Agus mencontohkan bahwa Tiongkok adalah salah satu negara maju yang sukses memproduksi LTJ dalam jumlah besar. Tahun 2005, negara ini tercatat telah mampu memproduksi 43 juta ton LTJ. Terkecuali untuk kontrak-kontrak jangka panjang, China telah menghentikan ekspor LTJ ke luar pada 2012 lalu. Dengan produksi LTJ yang besar tersebut, setidaknya industri di China mengalami kemajuan pesat.

Bagaimana dengan LTJ di Indonesia?

Agus menjelaskan bahwa saat ini BATAN bekerja sama dengan PT Timah (Persero) Tbk untuk menyelesaikan pembangunan pilot plant LTJ di Bangka Belitung. Tahun 2016, pilot plant LTJ tersebut diharapkan bisa beroperasi.

"Kita masih mencari titik yang paling optimal baru kita scale-up," jelas dia.

Terkait teknologi pengolahannya, Agus mengungkapkan, saat ini peneliti BATAN telah mampu memisahkan sejumlah unsur LTJ dari mineral monasit.

"Memang belum semuanya. Tapi sekitar enam atau tujuh itu sudah bisa kita ekstrak. Bahkan yang 99% itu sudah tiga atau empat. Yang
70% ada dua, dan 50% ada satu," jelasnya.

Untuk mempercepat pemanfaatan LTJ di bidang industri, Agus mengatakan, pihaknya telah menggandeng sejumlah instansi. Salah satunya dengan Kementerian Pertahanan, BATAN rencananya akan segera menandatangani nota kesepahaman untuk meneliti dan menginventarisasi pemanfaatan mineral strategis yang dapat digunakan di dalam bidang industri pertahanan.

++++++

▶ **TUGAS A**
Ringkaslah kutipan tentang logam tanah jarang ini dalam dua kalimat.
▶ **TUGAS B**
Ganti "nota kesepahaman" dengan "perjanjian kerja sama" pada bagian kutipan tentang logam tanah jarang dari "Untuk mempercepat pemanfaatan" hingga "bidang industri pertahanan.", lalu tuliskan kembali bagian itu.

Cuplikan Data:

++++++

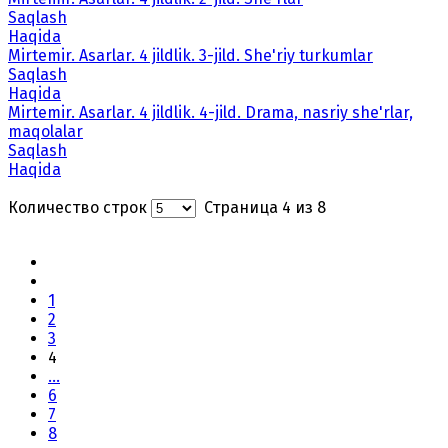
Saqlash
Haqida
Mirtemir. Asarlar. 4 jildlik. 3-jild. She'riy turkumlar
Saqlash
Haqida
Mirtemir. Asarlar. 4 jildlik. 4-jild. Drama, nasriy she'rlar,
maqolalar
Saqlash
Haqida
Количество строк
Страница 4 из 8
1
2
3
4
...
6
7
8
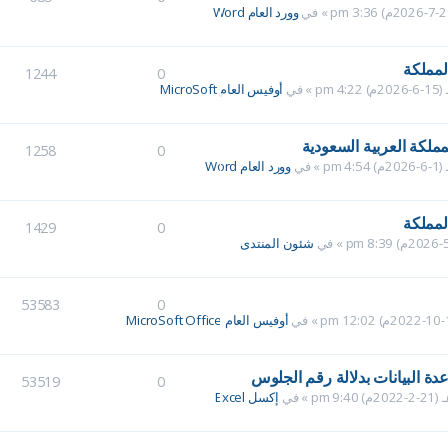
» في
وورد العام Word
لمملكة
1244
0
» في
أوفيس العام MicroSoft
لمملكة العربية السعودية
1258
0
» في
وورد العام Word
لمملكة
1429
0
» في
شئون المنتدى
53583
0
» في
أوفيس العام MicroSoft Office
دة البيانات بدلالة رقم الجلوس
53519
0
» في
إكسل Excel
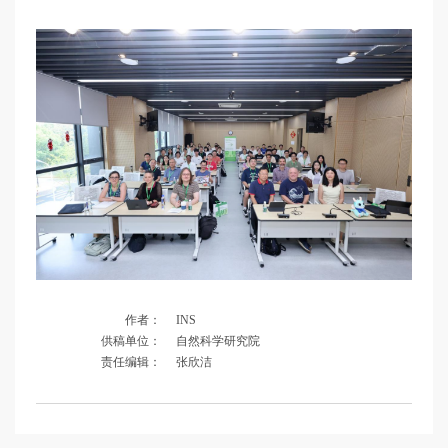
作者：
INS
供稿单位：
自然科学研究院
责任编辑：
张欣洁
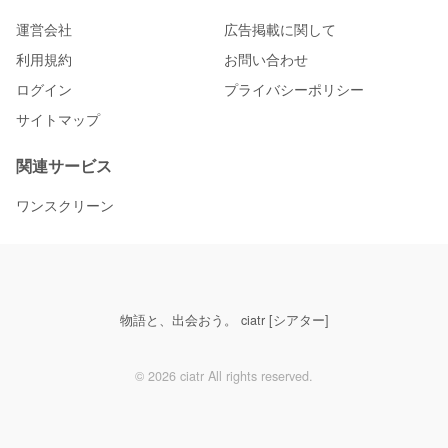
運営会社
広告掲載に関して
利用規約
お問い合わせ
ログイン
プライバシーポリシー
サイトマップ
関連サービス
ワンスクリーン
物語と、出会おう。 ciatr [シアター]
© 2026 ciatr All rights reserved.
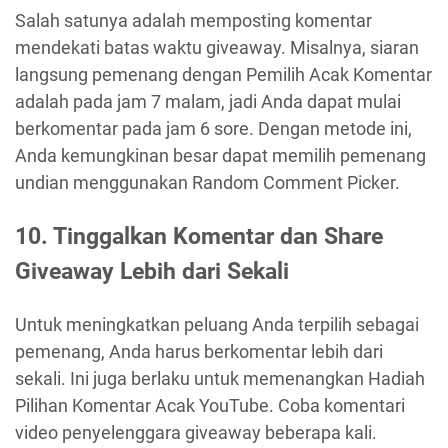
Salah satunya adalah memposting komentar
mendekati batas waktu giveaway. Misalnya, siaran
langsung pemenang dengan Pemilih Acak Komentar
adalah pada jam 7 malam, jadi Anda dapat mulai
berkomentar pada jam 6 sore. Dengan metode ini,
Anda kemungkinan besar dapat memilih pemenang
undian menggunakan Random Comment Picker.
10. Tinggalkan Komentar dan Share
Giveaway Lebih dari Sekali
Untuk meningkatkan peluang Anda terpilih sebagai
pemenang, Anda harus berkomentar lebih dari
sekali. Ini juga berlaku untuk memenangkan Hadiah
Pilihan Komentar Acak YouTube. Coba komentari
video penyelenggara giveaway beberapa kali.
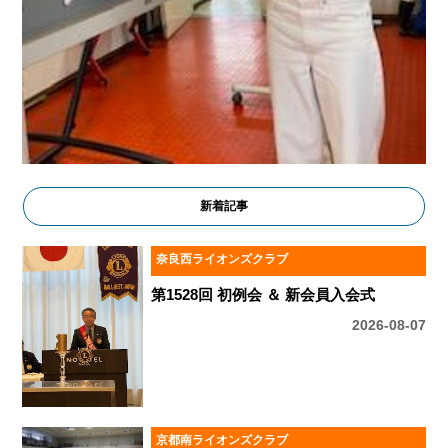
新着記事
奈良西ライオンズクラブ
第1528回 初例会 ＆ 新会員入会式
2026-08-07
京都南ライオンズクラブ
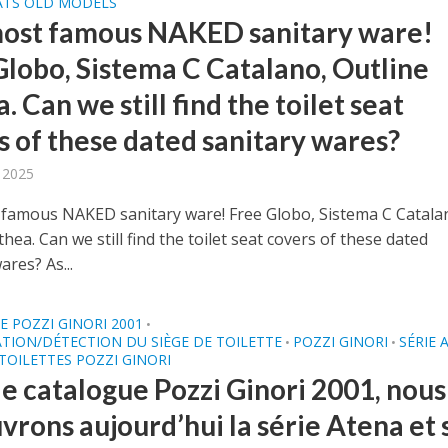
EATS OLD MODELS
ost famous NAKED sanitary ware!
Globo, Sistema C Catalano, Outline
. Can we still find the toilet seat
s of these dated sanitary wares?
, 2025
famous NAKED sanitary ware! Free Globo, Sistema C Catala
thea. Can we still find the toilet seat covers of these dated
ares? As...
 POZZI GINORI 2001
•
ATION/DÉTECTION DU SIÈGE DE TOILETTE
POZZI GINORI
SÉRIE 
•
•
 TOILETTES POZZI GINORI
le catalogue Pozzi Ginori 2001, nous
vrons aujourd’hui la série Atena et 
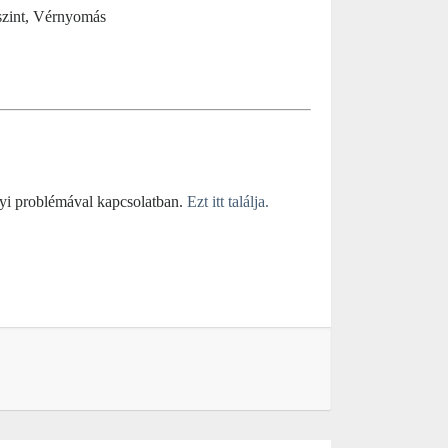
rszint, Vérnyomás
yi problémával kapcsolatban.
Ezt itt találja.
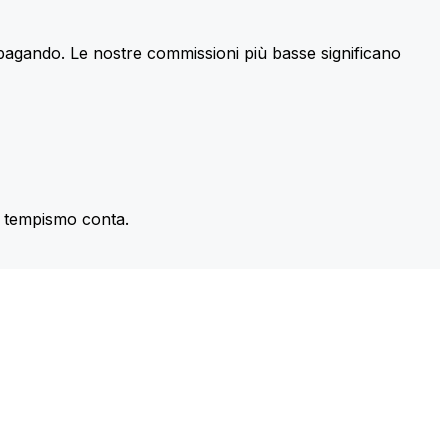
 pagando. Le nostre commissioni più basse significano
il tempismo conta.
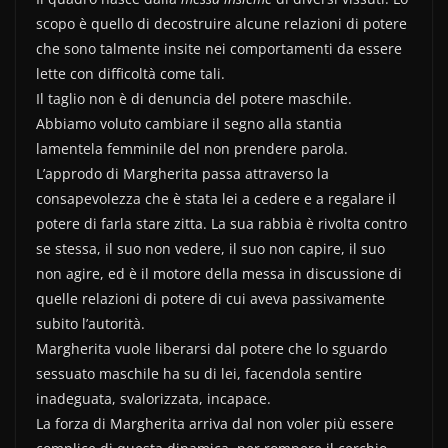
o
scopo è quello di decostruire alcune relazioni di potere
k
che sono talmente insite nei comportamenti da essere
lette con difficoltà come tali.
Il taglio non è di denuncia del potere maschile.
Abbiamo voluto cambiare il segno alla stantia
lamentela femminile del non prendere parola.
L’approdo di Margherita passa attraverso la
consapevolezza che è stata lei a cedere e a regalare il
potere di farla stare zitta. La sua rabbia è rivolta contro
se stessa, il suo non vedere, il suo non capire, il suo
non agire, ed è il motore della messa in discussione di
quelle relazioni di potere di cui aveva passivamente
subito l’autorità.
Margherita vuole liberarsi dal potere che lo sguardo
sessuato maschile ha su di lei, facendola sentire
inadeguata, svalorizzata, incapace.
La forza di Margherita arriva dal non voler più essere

++++++

▶ **PEMBAHASAN JAWABAN A**
Agus menyebut Tiongkok sebagai contoh negara yang sukses memproduksi LTJ dalam jumlah besar, sedangkan di Indonesia BATAN bekerja sama dengan PT Timah (Persero) Tbk membangun pilot plant LTJ di Bangka Belitung yang diharapkan beroperasi pada 2016. Peneliti BATAN telah mampu memisahkan sejumlah unsur LTJ dari mineral monasit, dan untuk mempercepat pemanfaatan LTJ di bidang industri BATAN menggandeng sejumlah instansi, termasuk rencana nota kesepahaman dengan Kementerian Pertahanan.

▶ **PEMBAHASAN JAWABAN B**
Untuk mempercepat pemanfaatan LTJ di bidang industri, Agus mengatakan, pihaknya telah menggandeng sejumlah instansi. Salah satunya dengan Kementerian Pertahanan, BATAN rencananya akan segera menandatangani perjanjian kerja sama untuk meneliti dan menginventarisasi pemanfaatan mineral strategis yang dapat digunakan di dalam bidang industri pertahanan.